Everyone lives in some kind of environment, whether natural or man-made. Whatever affects the environment can affect the personal health, social practices, or economic health of a community. The governmental actors, and especially the courts, have recognized this for centuries with health ordinances controlling sanitation practices in many forms. What is new is the explosion in environmental litigation.

Prior to the 1970s most environmental suits were filed on the basis of the common law or on earlier judicial decisions in specific cases. If a party in a suit claimed that an injury had occurred, then tort law allowed them to have cause for action. Cases were based on negligence to stop environmentally destructive practices, nuisances, trespasses, or acts for which a party is strictly liable. Other actions sought recovery of damages as compensation for environmental injuries.

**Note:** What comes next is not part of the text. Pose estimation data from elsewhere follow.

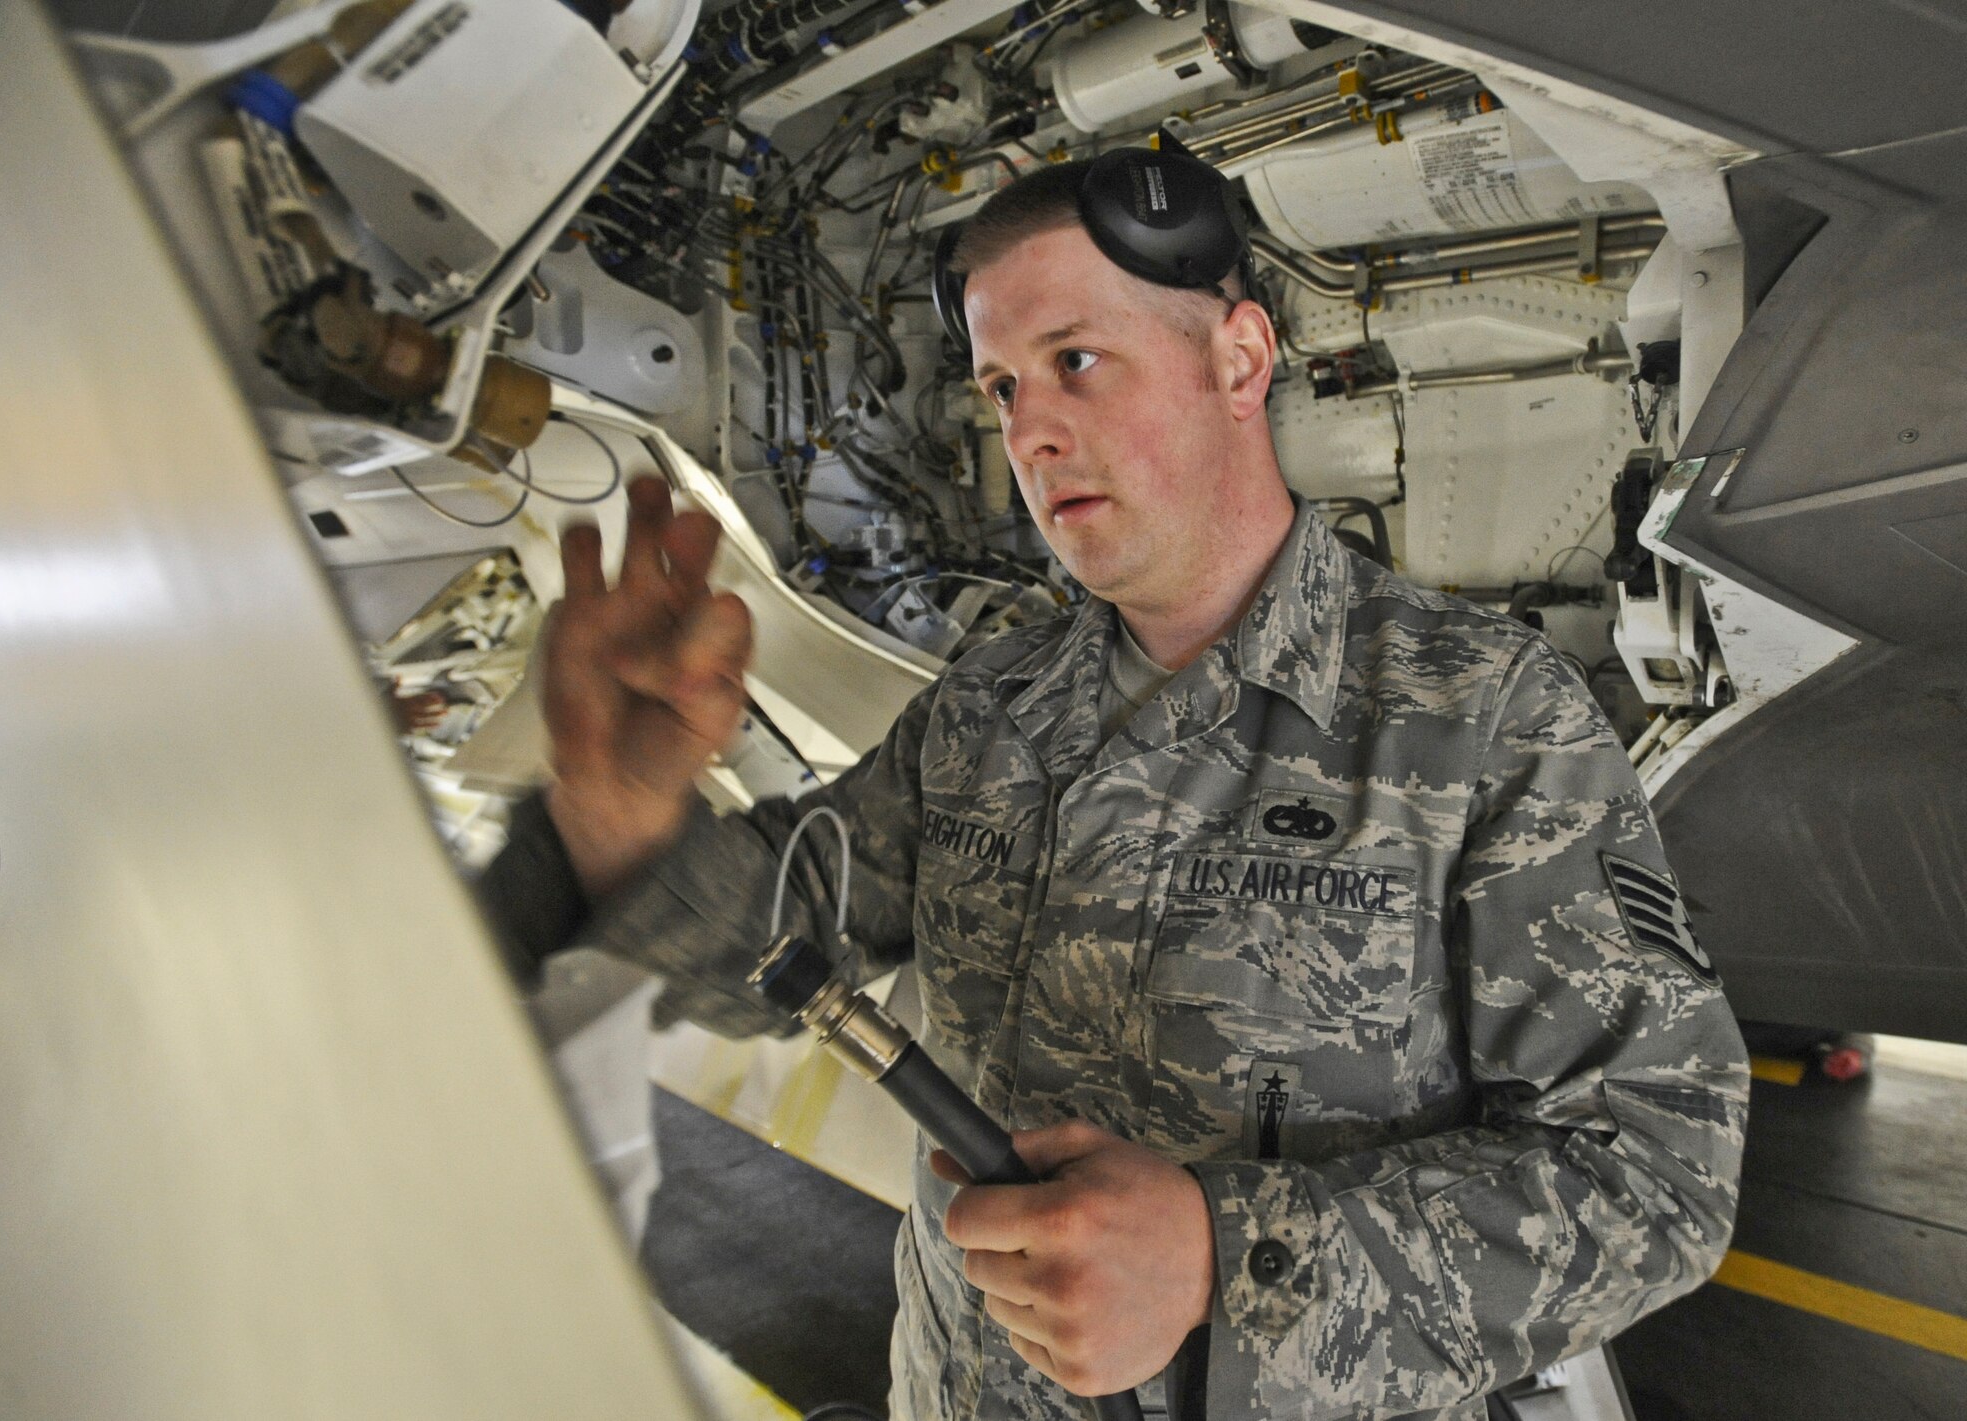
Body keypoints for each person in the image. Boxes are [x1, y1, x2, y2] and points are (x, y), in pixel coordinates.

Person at [480, 155, 1749, 1421]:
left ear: (1237, 361)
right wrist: (615, 809)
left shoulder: (1479, 715)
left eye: (1075, 359)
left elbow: (1654, 1174)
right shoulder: (987, 708)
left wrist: (1225, 1257)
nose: (1028, 431)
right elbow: (782, 939)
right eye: (1001, 385)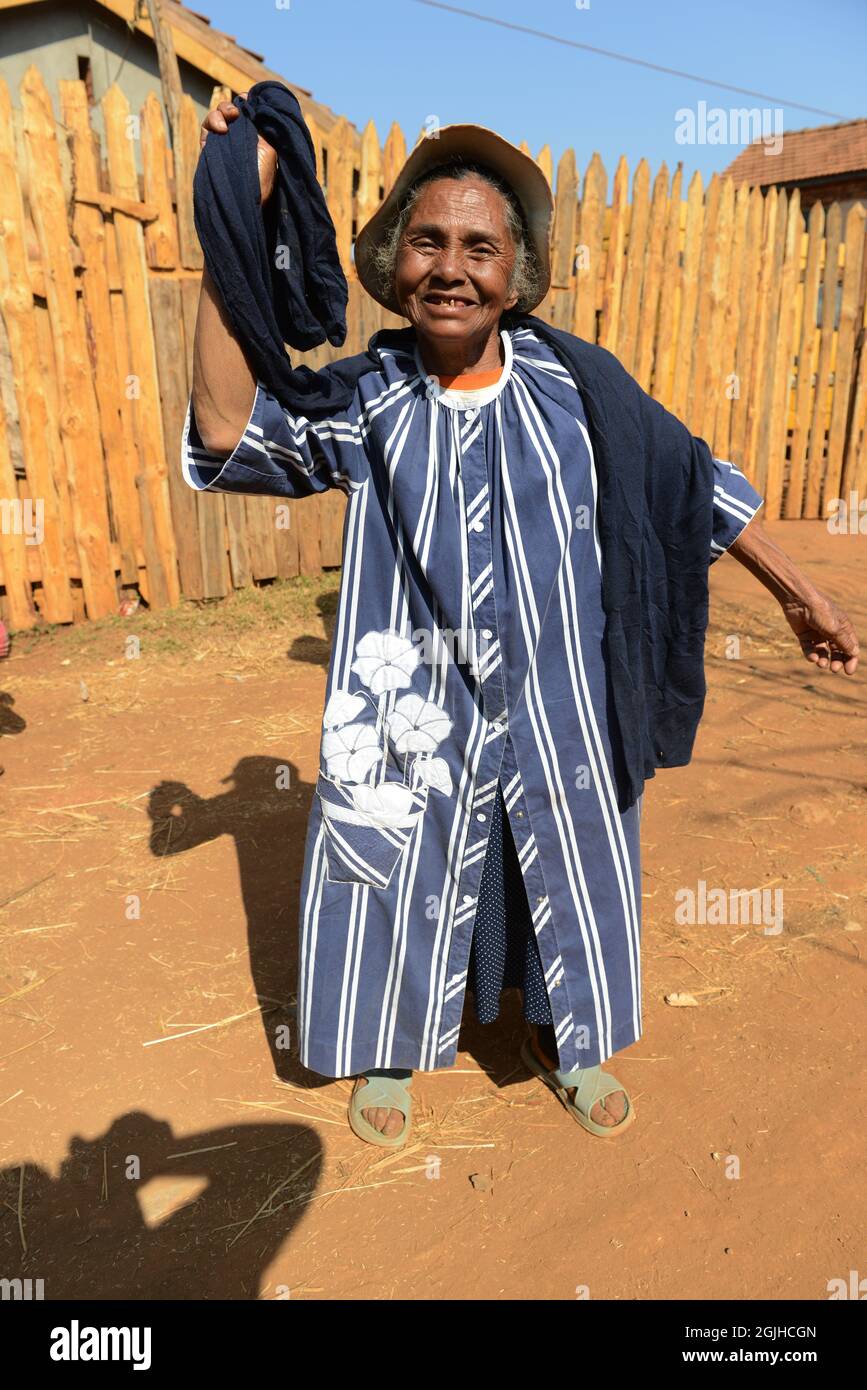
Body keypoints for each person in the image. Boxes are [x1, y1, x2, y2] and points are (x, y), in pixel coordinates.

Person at [184, 100, 859, 1148]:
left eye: (479, 247)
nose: (451, 268)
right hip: (415, 711)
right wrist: (239, 199)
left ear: (517, 272)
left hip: (560, 705)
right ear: (394, 262)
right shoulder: (368, 398)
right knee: (392, 867)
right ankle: (390, 1043)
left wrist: (800, 592)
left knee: (570, 866)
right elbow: (229, 428)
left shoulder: (577, 386)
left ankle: (567, 1041)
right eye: (428, 241)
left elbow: (696, 482)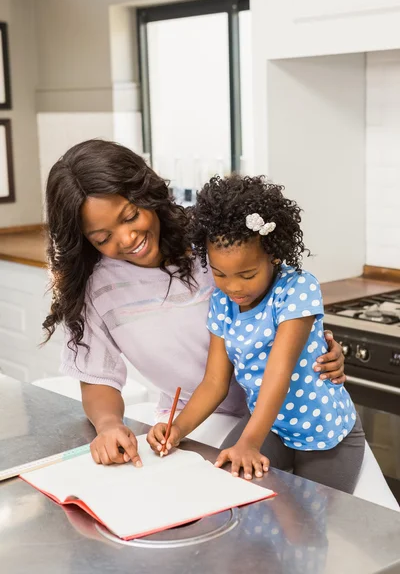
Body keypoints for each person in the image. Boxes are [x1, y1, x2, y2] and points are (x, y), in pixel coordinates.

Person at [43, 139, 346, 467]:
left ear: (147, 194)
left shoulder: (212, 240)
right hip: (199, 421)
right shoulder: (97, 289)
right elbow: (97, 377)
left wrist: (314, 352)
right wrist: (109, 425)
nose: (127, 238)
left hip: (290, 413)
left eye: (130, 216)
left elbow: (282, 297)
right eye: (103, 238)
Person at [147, 175, 365, 493]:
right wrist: (177, 429)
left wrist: (249, 441)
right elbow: (214, 382)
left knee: (310, 528)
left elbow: (280, 371)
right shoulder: (222, 302)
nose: (234, 287)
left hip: (324, 433)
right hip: (271, 428)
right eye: (219, 274)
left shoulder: (297, 290)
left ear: (274, 256)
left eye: (247, 275)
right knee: (227, 492)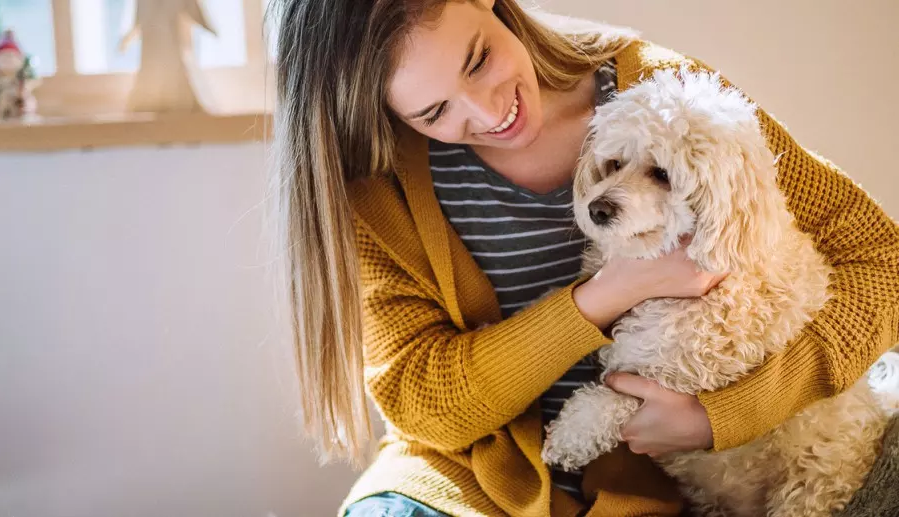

Tort-based environmental litigation was often difficult to initiate because it was often hard to prove who caused an environmental injury. In addition, courts tend to favor property rights and were reluctant to restrain business activities with injunctions to prevent future environmental degradation.

Post-1970 ERA

While these earlier remedies for environmental torts are still available, since the 1970s the federal and state governments have passed comprehensive sets of environmental laws. These laws were designed as wholesale remedies for environmental problems. They were eventually followed by amendments that focused on manageable parts of environmental pollution problems.

Today the federal environmental policy program includes broad policy statutes, conservation statutes, and public health statutes. The broadest federal statute is the National Environmental Policy Act, which mandates that the federal government assess the environmental impact of its projects before they are begun. The conservation policy statutes include the Endangered Species Act, the National Forest Management Act, and the Wilderness Act. The latter two acts mandate how the nation's forests are to be managed. Congress has adopted a wide array of laws to protect the public's health. These include the Clean Air Act, the Clean Water Act, the Resource Conservation and Recovery Act, the Comprehensive Environmental Response, Compensation, and Liability Act, and other laws.

These federal laws, along with a growing number of state laws, have been used by both the federal and state governments as the basis of environmental litigation. In addition because some of these allow standing, or standing has been sought by environmental groups, the volume of environmental suits has grown enormously since the 1970s. So large and serious has the judicial business of environmental litigation grown that there are now law firms that specialize in environmental litigation as champions of plaintiffs or as counselors for environmental defendants.